To do that, we use the same data structure as chippy uses to interpret individual bits of the bytecode, but instead we write to them:

typedef union {
  struct __attribute__((packed)){
    uint16_t end: 4;
    uint16_t y: 4;
    uint16_t x: 4;
    uint16_t start: 4;
  };
  struct __attribute__((packed)){
    uint16_t address: 12;
    uint16_t __pada: 4;
  };
  struct __attribute__((packed)){
    uint16_t const8: 8;
    uint16_t __padb: 8;
  };
  uint16_t   raw;
} opcode;

With this, our previous example MOV I, .sprites can easily be translated to chip-8 bytecode:

opcode op;
op.start = 0xA;
op.address = str_to_hex(get_symb(token.data));
//get_symb() gets the associated address from the symbol table
//and str_to_hex() converts that to an integer

and now we have the 0xA7AE instruction that can easily be written to disk to finally be interpreted by chippy.

This bytecode generation is still in the works, there's a good amount of edge-cases for me to cover, but all the architecture is done. I'll then be going back to the chippy, to finally finish the emulator saga. This side-quest was a pretty long one, but it was well worth the time.

Adding syntax highlighting to this language: [Adding Color to Code]

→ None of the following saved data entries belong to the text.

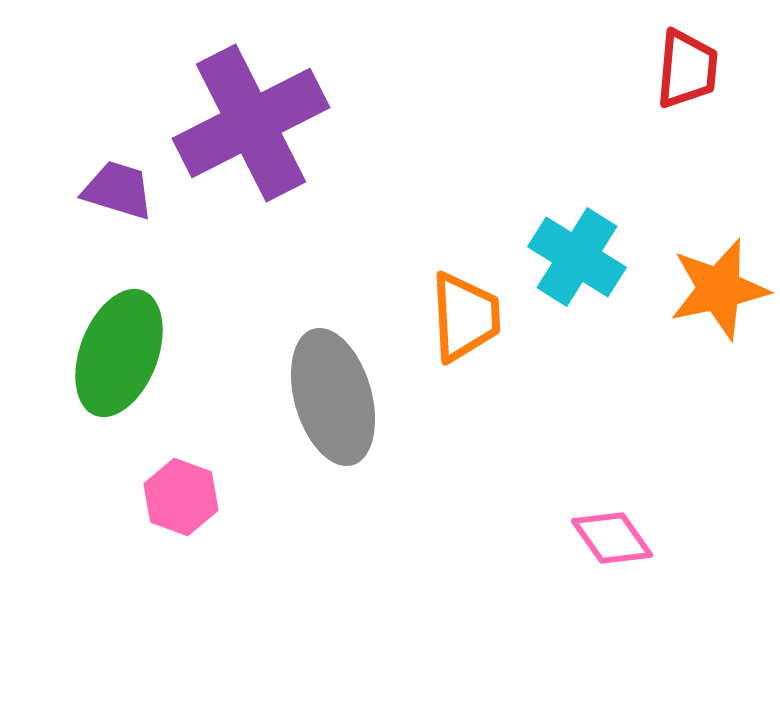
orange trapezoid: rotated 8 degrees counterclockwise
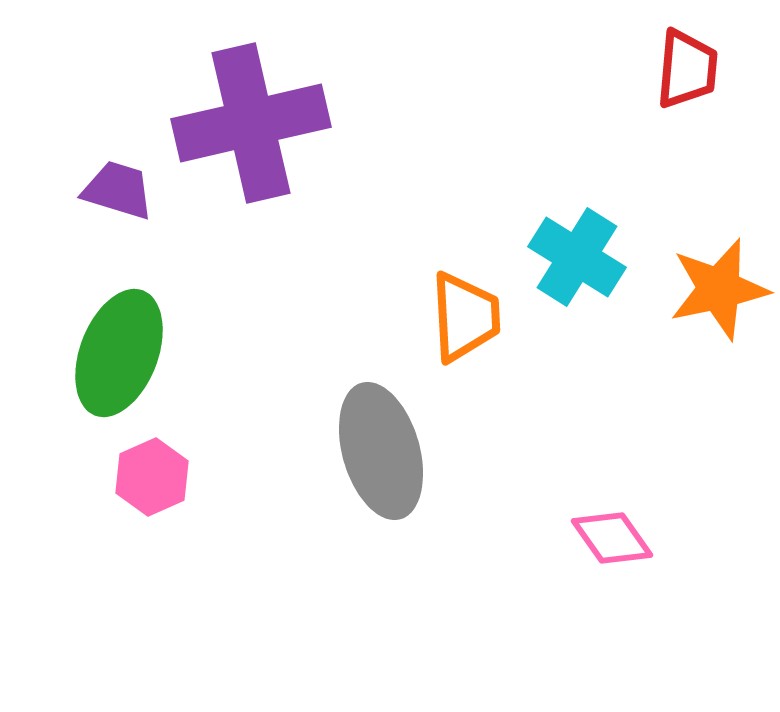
purple cross: rotated 14 degrees clockwise
gray ellipse: moved 48 px right, 54 px down
pink hexagon: moved 29 px left, 20 px up; rotated 16 degrees clockwise
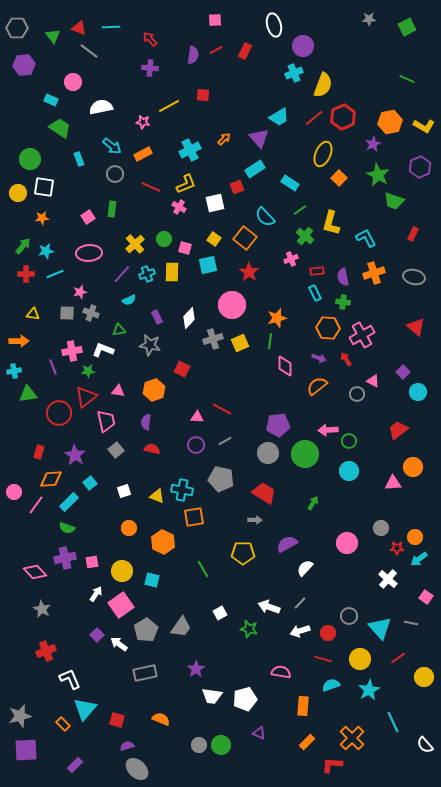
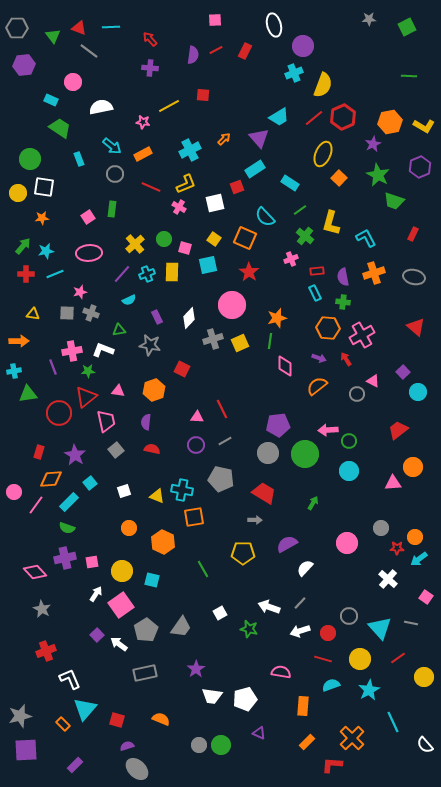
green line at (407, 79): moved 2 px right, 3 px up; rotated 21 degrees counterclockwise
orange square at (245, 238): rotated 15 degrees counterclockwise
red line at (222, 409): rotated 36 degrees clockwise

DISCLAIMER: I know full well that there are already countless chip-8 assemblers and languages out there that I could've used. I even tried a couple on one of my streams. But considering how small the scope of the project was, I felt it would be a great exercise to make my own, especially considering how I want to make my own language(s) in the future. Also, I can now brag about having my own programming language, and although that would be a bit of a stretch, it wouldn't be a lie, so this was very much worth the time.